[Saved data entries]
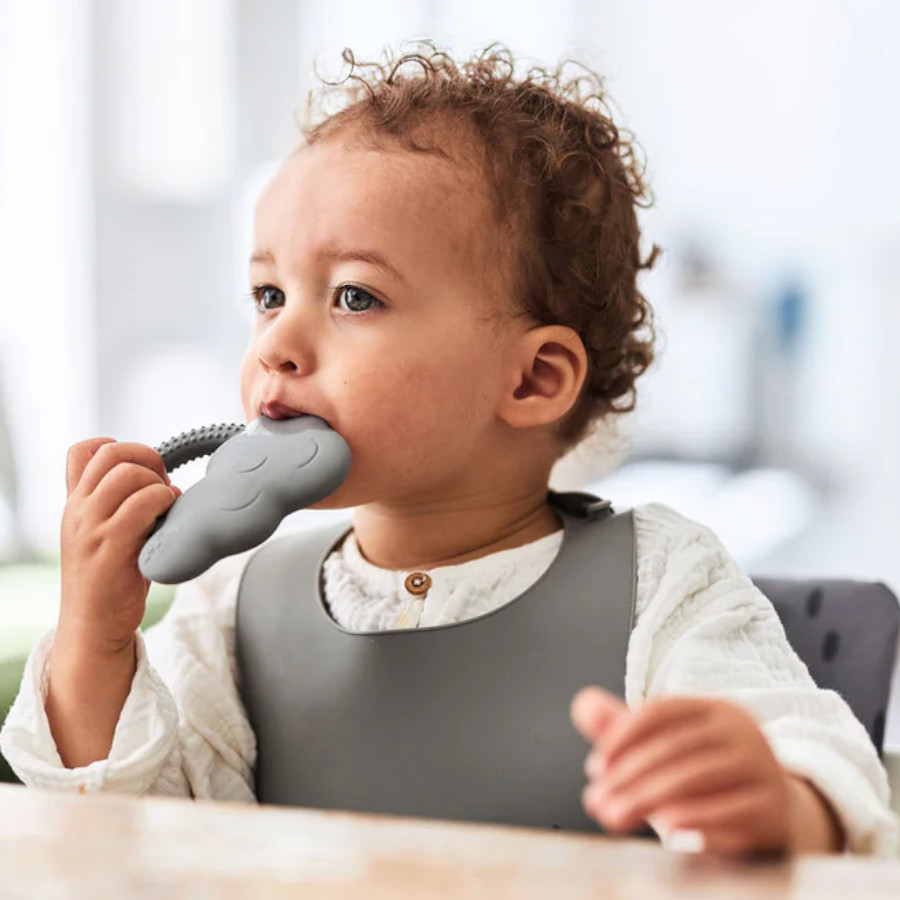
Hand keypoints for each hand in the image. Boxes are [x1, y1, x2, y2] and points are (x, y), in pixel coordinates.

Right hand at [59, 438, 180, 655]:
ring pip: (129, 475)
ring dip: (158, 485)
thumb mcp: (104, 533)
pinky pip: (143, 505)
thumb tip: (162, 476)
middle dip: (148, 460)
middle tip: (163, 486)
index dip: (121, 447)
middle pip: (112, 453)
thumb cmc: (111, 578)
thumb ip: (120, 505)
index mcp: (75, 503)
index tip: (144, 471)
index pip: (83, 450)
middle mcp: (78, 511)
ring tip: (166, 508)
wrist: (92, 627)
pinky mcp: (111, 547)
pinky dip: (165, 503)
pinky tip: (169, 522)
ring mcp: (91, 528)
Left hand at [570, 686, 795, 855]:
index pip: (660, 711)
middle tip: (596, 802)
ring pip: (696, 778)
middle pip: (673, 747)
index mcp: (714, 709)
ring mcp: (763, 768)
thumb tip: (582, 704)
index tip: (594, 768)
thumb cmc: (710, 780)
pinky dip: (696, 820)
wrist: (778, 816)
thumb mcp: (669, 750)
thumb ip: (625, 729)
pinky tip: (667, 830)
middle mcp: (742, 731)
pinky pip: (731, 812)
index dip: (621, 737)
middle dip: (626, 777)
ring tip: (615, 817)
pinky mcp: (773, 809)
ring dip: (648, 799)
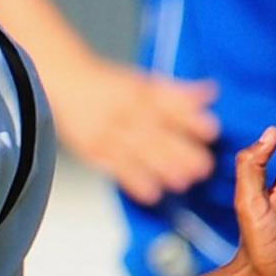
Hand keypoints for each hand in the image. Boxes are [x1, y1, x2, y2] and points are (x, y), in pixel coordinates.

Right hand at [48, 57, 220, 205]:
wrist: (64, 80)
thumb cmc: (107, 84)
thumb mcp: (142, 81)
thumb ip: (177, 91)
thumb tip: (211, 92)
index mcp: (139, 92)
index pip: (168, 105)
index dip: (190, 119)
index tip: (211, 131)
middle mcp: (124, 110)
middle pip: (154, 131)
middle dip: (180, 150)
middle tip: (202, 166)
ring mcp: (108, 130)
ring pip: (136, 151)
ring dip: (160, 167)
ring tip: (182, 183)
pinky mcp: (93, 149)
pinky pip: (114, 167)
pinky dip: (133, 181)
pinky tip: (151, 194)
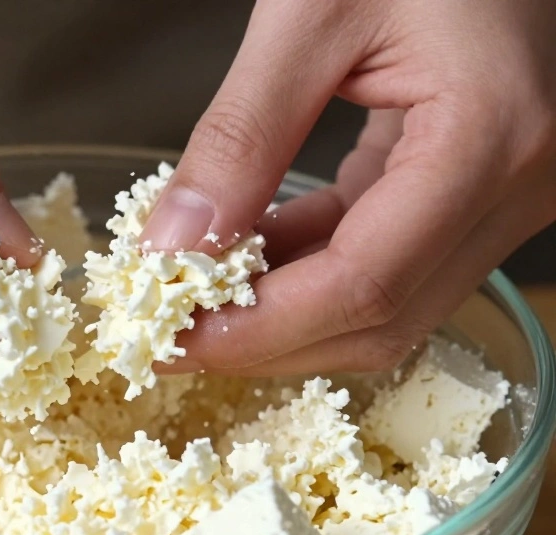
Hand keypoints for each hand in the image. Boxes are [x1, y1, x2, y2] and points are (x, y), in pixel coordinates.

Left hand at [143, 0, 555, 374]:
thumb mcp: (310, 13)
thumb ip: (241, 135)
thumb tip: (173, 245)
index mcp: (490, 138)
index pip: (366, 285)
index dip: (261, 330)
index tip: (175, 339)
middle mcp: (521, 185)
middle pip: (383, 318)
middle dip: (268, 341)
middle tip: (174, 334)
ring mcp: (509, 193)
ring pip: (389, 303)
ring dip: (286, 312)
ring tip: (197, 295)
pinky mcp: (481, 185)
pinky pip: (391, 256)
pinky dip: (313, 266)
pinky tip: (248, 251)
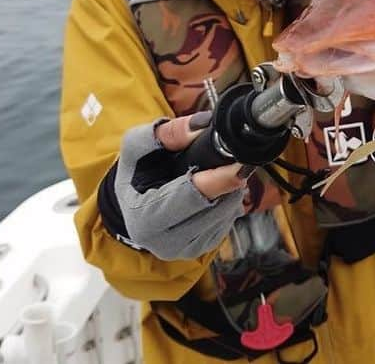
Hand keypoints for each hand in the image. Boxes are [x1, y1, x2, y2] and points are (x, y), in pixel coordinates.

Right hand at [104, 111, 250, 259]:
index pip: (189, 198)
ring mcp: (187, 249)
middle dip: (229, 182)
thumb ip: (167, 133)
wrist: (134, 202)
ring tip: (222, 170)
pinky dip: (228, 201)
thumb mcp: (138, 146)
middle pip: (214, 208)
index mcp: (145, 218)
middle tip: (240, 159)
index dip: (218, 180)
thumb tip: (201, 126)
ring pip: (225, 215)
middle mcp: (166, 242)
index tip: (240, 164)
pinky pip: (227, 221)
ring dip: (231, 190)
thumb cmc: (135, 173)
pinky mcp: (203, 248)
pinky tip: (218, 187)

■ Task item
From the first line of the records down through the line containing "middle pip: (673, 747)", transcribe exactly those lines and no others, both ends kept, pictures dropped.

■ Exercise solution
Hand keypoints for each hand in the image. Boxes are [x1, y1, x2, y2] and points are (x, y), in pixel coordinates.

Right hand at [59, 438, 180, 655]:
ring pip: (129, 475)
ring dip: (158, 485)
thumb mcp: (104, 533)
pinky pip: (143, 505)
thumb tip: (162, 476)
middle dip: (148, 460)
middle tip: (163, 486)
index dip: (121, 447)
middle pip: (112, 453)
thumb cmc: (111, 578)
thumb ip: (120, 505)
index mcp: (75, 503)
index tip: (144, 471)
index pip: (83, 450)
middle mcp: (78, 511)
ring tip: (166, 508)
wrist: (92, 627)
pinky mcp: (111, 547)
pinky dip: (165, 503)
pinky tip: (169, 522)
ring mcp: (91, 528)
Left hand at [570, 686, 795, 855]:
index pip: (660, 711)
middle tip: (596, 802)
ring pip: (696, 778)
middle pip: (673, 747)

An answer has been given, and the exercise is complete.